Ambiesquerda, sinistra completa, canhota das duas mãos, eu aceito o que é congênito. A crítica sem a clínica. Mas o desequilíbrio verbal se trata embaixo da água, ando doente do verbo que me queima ácido a garganta. Transformei palavra em arma de fogo, confesso. Narciso então se afoga e passa a se contemplar num pedaço de espelho dentro do lago. Os peixes aqui me dizem verdades calados. Dizem que a logorréia é o mutismo mais cômodo, são os discípulos de Kierkegaard. Me ensinam do silêncio que não é mudez, mas a nudez mais corajosa; quando as palavras não cabem nas coisas, quando as roupas se encolhem de susto e não vestimos um corpo à força e levianamente, pelo pudor do calar. Tento aprender com os peixes a impudicídia de não ter nota, a virtude da pausa que neles é eterna e sem peso. Aprendo música com os peixes porque aprendo a pausa. É a minha afasia deliberada. Então não pesca palavras de mim, agora não, deixa os peixes no meu aquário, aqui. Deixa a submerssão, o olho fechado. Não me exija, mas segue no meu encalço, o olho abre na água amanhã ou depois. Me deixa reaprender a dizer sem queimar.
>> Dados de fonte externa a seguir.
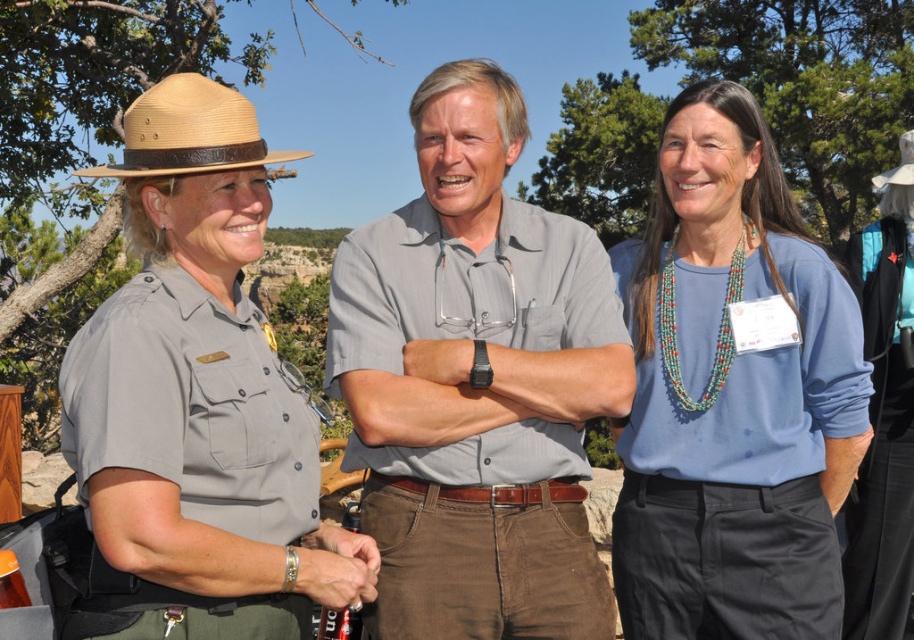
Question: Which point appears farthest from the camera in this image?

Choices:
 (A) (889, 502)
 (B) (704, 620)
 (C) (910, 179)
 (D) (291, 540)

Answer: (C)

Question: Which point is farther from the camera taking this photo?

Choices:
 (A) (900, 180)
 (B) (177, 157)
 (C) (445, 353)
 (D) (889, 486)

Answer: (A)

Question: Observing the image, what is the correct spatial positioning of metallic silver pen at center in reference to straw hat at center?

Choices:
 (A) left
 (B) right

Answer: (A)

Question: Considering the relative positions of gray cotton shirt at center and natural straw cowboy hat at upper left in the image provided, where is gray cotton shirt at center located with respect to natural straw cowboy hat at upper left?

Choices:
 (A) below
 (B) above

Answer: (A)

Question: Is blue fabric shirt at center wider than natural straw cowboy hat at upper left?

Choices:
 (A) yes
 (B) no

Answer: (A)

Question: Among these points, which one is farthest from the camera?

Choices:
 (A) (619, 346)
 (B) (96, 172)
 (C) (898, 170)

Answer: (C)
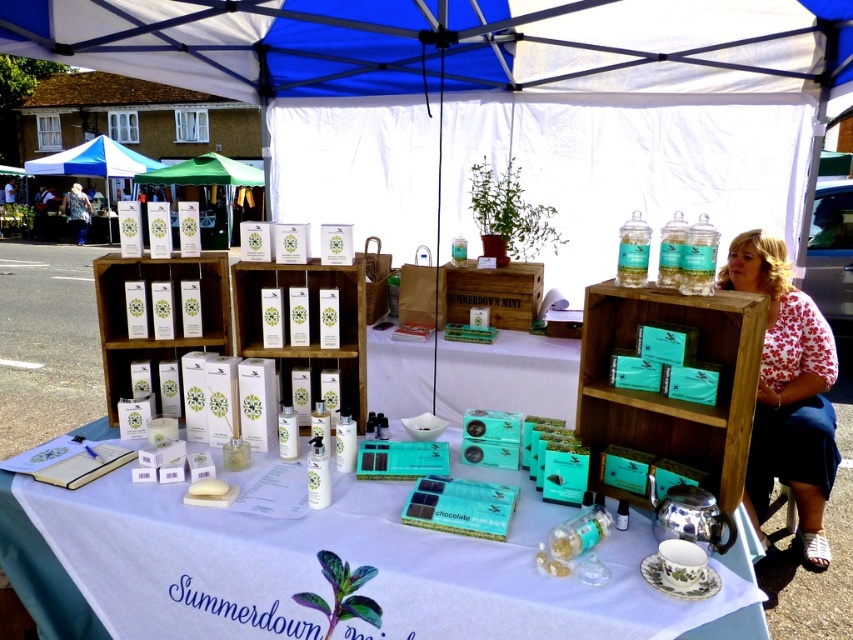
Question: Does blue fabric canopy at upper center appear over white glossy table at center?

Choices:
 (A) yes
 (B) no

Answer: (A)

Question: Which object appears farthest from the camera in this image?

Choices:
 (A) white glossy table at center
 (B) white floral shirt at upper right

Answer: (B)

Question: Which point is farther to the camera?

Choices:
 (A) white floral shirt at upper right
 (B) blue fabric canopy at upper center

Answer: (B)

Question: Can you confirm if blue fabric canopy at upper center is positioned above white floral shirt at upper right?

Choices:
 (A) no
 (B) yes

Answer: (B)

Question: Which of these objects is positioned closest to the white glossy table at center?

Choices:
 (A) blue fabric canopy at upper center
 (B) white floral shirt at upper right

Answer: (B)

Question: Is white floral shirt at upper right wider than white glossy table at center?

Choices:
 (A) yes
 (B) no

Answer: (A)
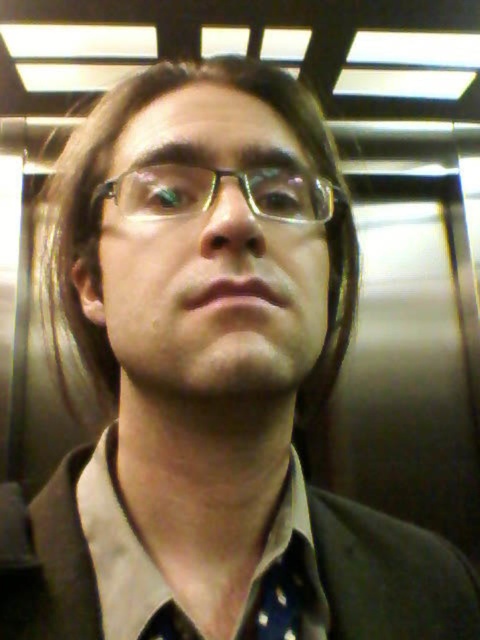
Is blue dotted fabric at center to the left of polka dot fabric tie at center from the viewer's perspective?

No, blue dotted fabric at center is not to the left of polka dot fabric tie at center.

Who is more distant from viewer, (290, 540) or (159, 621)?

The point (290, 540) is behind.

Where is `blue dotted fabric at center`? This screenshot has width=480, height=640. blue dotted fabric at center is located at coordinates (282, 595).

Can you confirm if light brown cotton shirt at center is thinner than polka dot fabric tie at center?

In fact, light brown cotton shirt at center might be wider than polka dot fabric tie at center.

Can you confirm if light brown cotton shirt at center is positioned to the left of polka dot fabric tie at center?

Yes, light brown cotton shirt at center is to the left of polka dot fabric tie at center.

Does point (123, 628) come behind point (186, 628)?

No.

This screenshot has width=480, height=640. Find the location of `light brown cotton shirt at center`. light brown cotton shirt at center is located at coordinates (117, 548).

Between gold-framed glasses at center and blue dotted fabric at center, which one is positioned higher?

gold-framed glasses at center

Which of these two, gold-framed glasses at center or blue dotted fabric at center, stands shorter?

With less height is gold-framed glasses at center.

Who is more distant from viewer, (x=203, y=202) or (x=295, y=604)?

The point (x=295, y=604) is more distant.

Where is `gold-framed glasses at center`? Image resolution: width=480 pixels, height=640 pixels. gold-framed glasses at center is located at coordinates (217, 189).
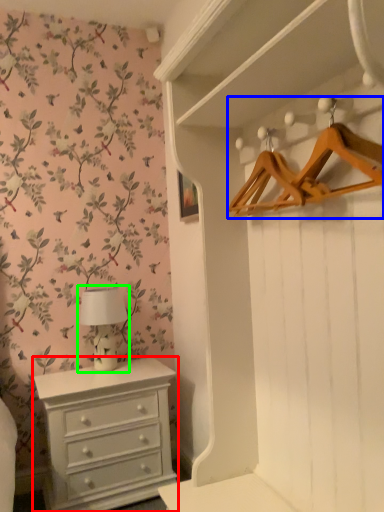
Question: Which object is the closest to the chest of drawers (highlighted by a red box)? Choose among these: hanger (highlighted by a blue box) or table lamp (highlighted by a green box).

Choices:
 (A) hanger
 (B) table lamp

Answer: (B)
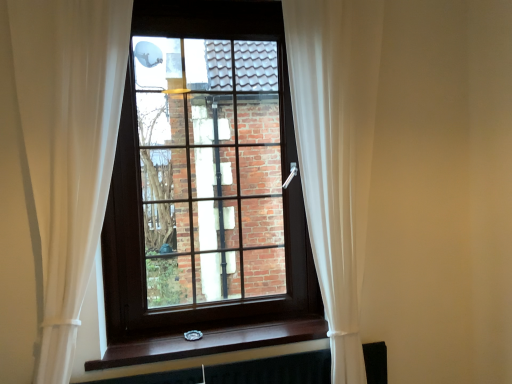
Question: Is point (99, 155) positioned closer to the camera than point (151, 314)?

Choices:
 (A) farther
 (B) closer

Answer: (B)

Question: Would you say white sheer curtain at center, which ranks as the second curtain in right-to-left order, is inside or outside brown wooden window at center?

Choices:
 (A) outside
 (B) inside

Answer: (A)

Question: Based on their relative distances, which object is nearer to the brown wood at lower center?

Choices:
 (A) white sheer curtain at right, the second curtain positioned from the left
 (B) white sheer curtain at center, acting as the first curtain starting from the left
 (C) black matte radiator at bottom
 (D) brown wooden window at center

Answer: (C)

Question: Estimate the real-world distances between objects in this image. Which object is farther from the brown wooden window at center?

Choices:
 (A) black matte radiator at bottom
 (B) white sheer curtain at right, the second curtain positioned from the left
 (C) brown wood at lower center
 (D) white sheer curtain at center, acting as the first curtain starting from the left

Answer: (A)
E só então eu cuspirei um peixe multicor.

sábado, maio 05, 2007

l'aube où se dénouent les étreintes est pareille à l'aube où meurent les révolutionnaires sans révolution
.
a aurora em que os abraços se soltam é semelhante à aurora em que morrem os revolucionários sem revolução

daqui.

quinta-feira, maio 03, 2007

retorno dos crimes, das delicadezas (...)

guadalupe colou com saliva o sétimo selo numa sétima carta e não obteve respostas.
guadalupe está sentada em meu colo cativo. guadalupe está soprando as cinzas na janela. guadalupe quer a sorte e a resposta num só ato. guadalupe quer respostas. guadalupe está puxando meus cabelos exigindo-me respostas. está a arrancar meus cílios um-por-um, mordendo-me os pulsos, tecendo uma rede de maltratos. guadalupe diz que sim, diz que não, não diz nada. me olha com seus olhos moles, seus olhos de peixe e me fura com seus espinhos. guadalupe me obriga a engolir seus espinhos e me rasga o esôfago. guadalupe faz carinhos e diz que nunca mais me morde. guadalupe é mentirosa. guadalupe se esconde por entre meus cabelos e canta fados portugueses desafinadamente. guadalupe é meu fardo, o meu engano. guadalupe é simultânea, antes fosse antinomia. guadalupe em nada crê, é piromaníaca, cospe fogo em qualquer contrato de confiança com o mundo. guadalupe cospe fogo nos meus pés porque não quer que eu toque o chão. guadalupe é randômica, desnecessária. guadalupe desafia a necessidade. guadalupe é relativa, reativa. radioativa. guadalupe é uma mendiga, pisa com os pés sujos sobre os seus próprios passos. guadalupe anda em círculos e não enxerga o centro. guadalupe é vesga, cada olho seu toca um ponto inverso no universo. guadalupe tentou andar de salto e virou o pé. guadalupe é manca. vejam! guadalupe é manca e vesga. guadalupe é pobre também, perdeu tudo numa partida de xadrêz com a terra. guadalupe vendeu as roupas, as palavras, a bola, os brinquedos. guadalupe arrasta uma boneca pelos cabelos. guadalupe não desgruda da boneca e dorme com ela embaixo da cama do mundo. guadalupe tem uma boneca que não fecha os olhos. guadalupe só tem a mim.